Here are the errors, with more detailed information below:

Accrual Basis Mixed with Cash Basis

The legislature had good questions for HART last year when they were discussing the extension of the general excise surcharge tax. One report that HART provided in response was “Revenues from January 1, 2007 to December 31, 2014.” The report shows a mixture of accrual basis and cash basis numbers for revenue. For people who are unfamiliar with these concepts, an analogy would be creating a table of temperatures with some listed as Celsius and others as Fahrenheit. It doesn’t make sense and just isn’t done.

Incorrect Revenues and Inconsistent Expenditures

The revenues report led me to HART’s monthly “Planned vs. Received Project Funding” figure, which is included in HART’s progress reports and the monthly ad that is published in the Honolulu Star-Advertiser. This report double counts $298 million of revenue. This is not an obvious error but had been repeated many months (possibly years – I didn’t go back to check) until it was finally corrected in the August 2015 PMOC report.

HART provided a number of reports to the Honolulu City Council in response to questions about the surcharge tax extension.  Table A-1, “Capital Plan Cash Flows @ 4% GET Surcharge Growth Rate” projects“All Other” revenue to be only $6 million, but as of the date it was given to council, other revenue had already exceeded $9 million. This is the table that Chair Martin based his amendment on for the floor draft to Bill 23 (the surcharge extension) that went to the mayor for his signature.

Table A-1 also shows expenditures to date (June 30, 2015) of $1,512 million, while the “Quarterly Cash and County Surcharge Revenue Report as of June 30, 2015” shows total expenditures of $1,637 million. HART’s monthly “FACTS” ad shows the expenditures at yet another amount — $1,581 million. No one on the council asked HART in a public setting why these numbers don’t match. No one from HART provided me with an explanation.

Other Types of Errors

Mayor Caldwell has stated he prefers the surcharge tax, because 33% to 38% of the tax is paid by visitors and offshore military.
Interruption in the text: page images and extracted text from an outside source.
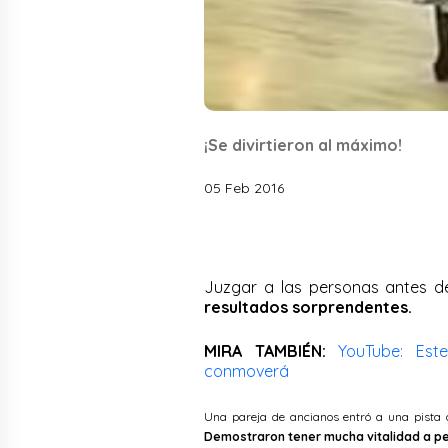
¡Se divirtieron al máximo!
05 Feb 2016
Juzgar a las personas antes d
resultados sorprendentes.
MIRA TAMBIÉN:
YouTube: Est
conmoverá
Una pareja de ancianos entró a una pista d
Demostraron tener mucha vitalidad a pe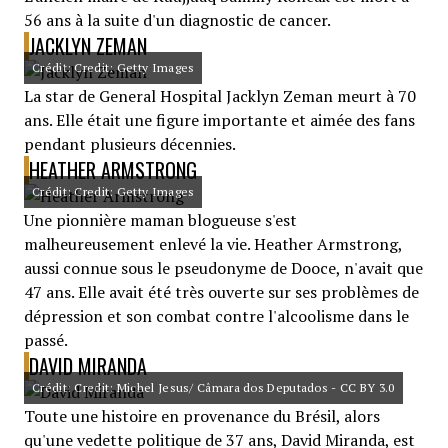
56 ans à la suite d'un diagnostic de cancer.
JACKLYN ZEMAN
Crédit: Credit: Getty Images
La star de General Hospital Jacklyn Zeman meurt à 70
ans. Elle était une figure importante et aimée des fans
pendant plusieurs décennies.
HEATHER ARMSTRONG
Crédit: Credit: Getty Images
Une pionnière maman blogueuse s'est
malheureusement enlevé la vie. Heather Armstrong,
aussi connue sous le pseudonyme de Dooce, n'avait que
47 ans. Elle avait été très ouverte sur ses problèmes de
dépression et son combat contre l'alcoolisme dans le
passé.
DAVID MIRANDA
Crédit: Credit: Michel Jesus/ Câmara dos Deputados - CC BY 3.0
Toute une histoire en provenance du Brésil, alors
qu'une vedette politique de 37 ans, David Miranda, est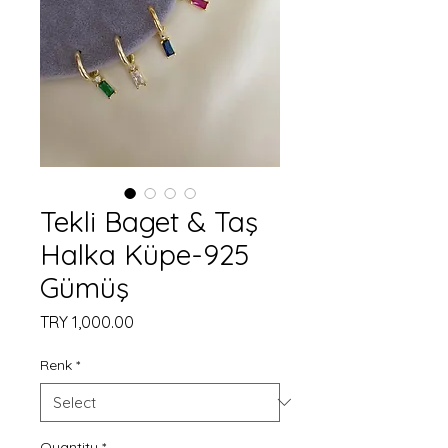
Tekli Baget & Taş
Halka Küpe-925
Gümüş
Price
TRY 1,000.00
Renk
*
Quantity
*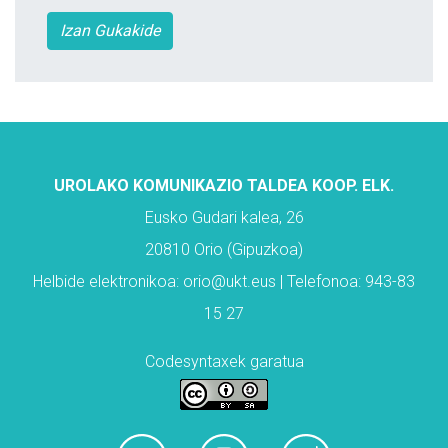
Izan Gukakide
UROLAKO KOMUNIKAZIO TALDEA KOOP. ELK.
Eusko Gudari kalea, 26
20810 Orio (Gipuzkoa)
Helbide elektronikoa: orio@ukt.eus | Telefonoa: 943-83
15 27
Codesyntaxek garatua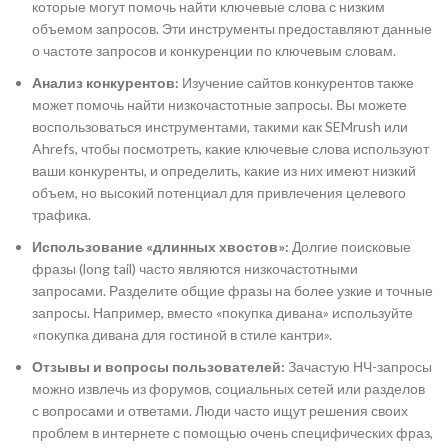
которые могут помочь найти ключевые слова с низким
объемом запросов. Эти инструменты предоставляют данные
о частоте запросов и конкуренции по ключевым словам.
Анализ конкурентов:
Изучение сайтов конкурентов также
может помочь найти низкочастотные запросы. Вы можете
воспользоваться инструментами, такими как SEMrush или
Ahrefs, чтобы посмотреть, какие ключевые слова используют
ваши конкуренты, и определить, какие из них имеют низкий
объем, но высокий потенциал для привлечения целевого
трафика.
Использование «длинных хвостов»:
Долгие поисковые
фразы (long tail) часто являются низкочастотными
запросами. Разделите общие фразы на более узкие и точные
запросы. Например, вместо «покупка дивана» используйте
«покупка дивана для гостиной в стиле кантри».
Отзывы и вопросы пользователей:
Зачастую НЧ-запросы
можно извлечь из форумов, социальных сетей или разделов
с вопросами и ответами. Люди часто ищут решения своих
проблем в интернете с помощью очень специфических фраз,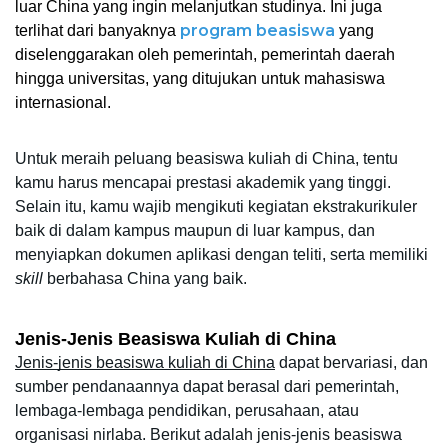
luar China yang ingin melanjutkan studinya. Ini juga 
program beasiswa
terlihat dari banyaknya 
 yang 
diselenggarakan oleh pemerintah, pemerintah daerah 
hingga universitas, yang ditujukan untuk mahasiswa 
internasional. 
Untuk meraih peluang beasiswa kuliah di China, tentu 
kamu harus mencapai prestasi akademik yang tinggi. 
Selain itu, kamu wajib mengikuti kegiatan ekstrakurikuler 
baik di dalam kampus maupun di luar kampus, dan 
menyiapkan dokumen aplikasi dengan teliti, serta memiliki 
skill 
berbahasa China yang baik. 
Jenis-Jenis Beasiswa Kuliah di China
Jenis-jenis beasiswa kuliah di China
 dapat bervariasi, dan 
sumber pendanaannya dapat berasal dari pemerintah, 
lembaga-lembaga pendidikan, perusahaan, atau 
organisasi nirlaba. Berikut adalah jenis-jenis beasiswa 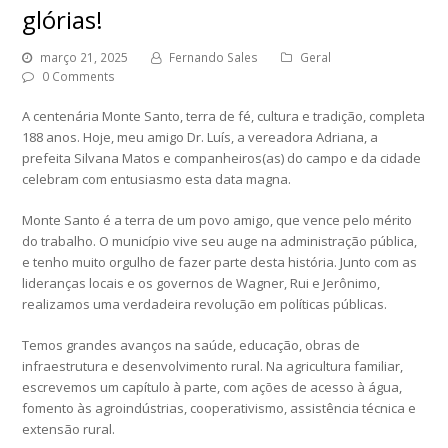
glórias!
março 21, 2025
Fernando Sales
Geral
0 Comments
A centenária Monte Santo, terra de fé, cultura e tradição, completa
188 anos. Hoje, meu amigo Dr. Luís, a vereadora Adriana, a
prefeita Silvana Matos e companheiros(as) do campo e da cidade
celebram com entusiasmo esta data magna.
Monte Santo é a terra de um povo amigo, que vence pelo mérito
do trabalho. O município vive seu auge na administração pública,
e tenho muito orgulho de fazer parte desta história. Junto com as
lideranças locais e os governos de Wagner, Rui e Jerônimo,
realizamos uma verdadeira revolução em políticas públicas.
Temos grandes avanços na saúde, educação, obras de
infraestrutura e desenvolvimento rural. Na agricultura familiar,
escrevemos um capítulo à parte, com ações de acesso à água,
fomento às agroindústrias, cooperativismo, assistência técnica e
extensão rural.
The amount is actually less than 20%.  Additional information on this was provided by me to the city council October 21, 2015.

When Ann Kobayashi asked HART for their ridership plan, they gave the council a table with columns of numbers that didn’t add up. Even the “Raw Data” from which the table came from had math errors.

When the city council was discussing authorization for HART to issue bonds backed by the City and County of Honolulu, HART provided the council with a cash flow projection that included a $140 million math error. This document is now part of our city law in Resolution 15-7.

HART’s updated “Project Balance” as of October 15, 2015, was confusing at best and also included a math error. Here’s my suggested presentation of that same information.

The most recent error I found was related to the $26 million change order for the West Oahu Farrington Highway Guideway. HART did not include a credit of about $5,000. However, they did round up administrative costs, so that the net impact was about $2,000 . . . in the contractor’s favor.

Update:  there was one more slide related to the WOFH change order that had an error.  The total was off by $4,000 and was presented to the HART board at its December meeting.

These are just the errors that I’ve noticed. HART produces many other numbers for decision making and “public consumption.” Isn’t it time that they were accurate, complete and consistent?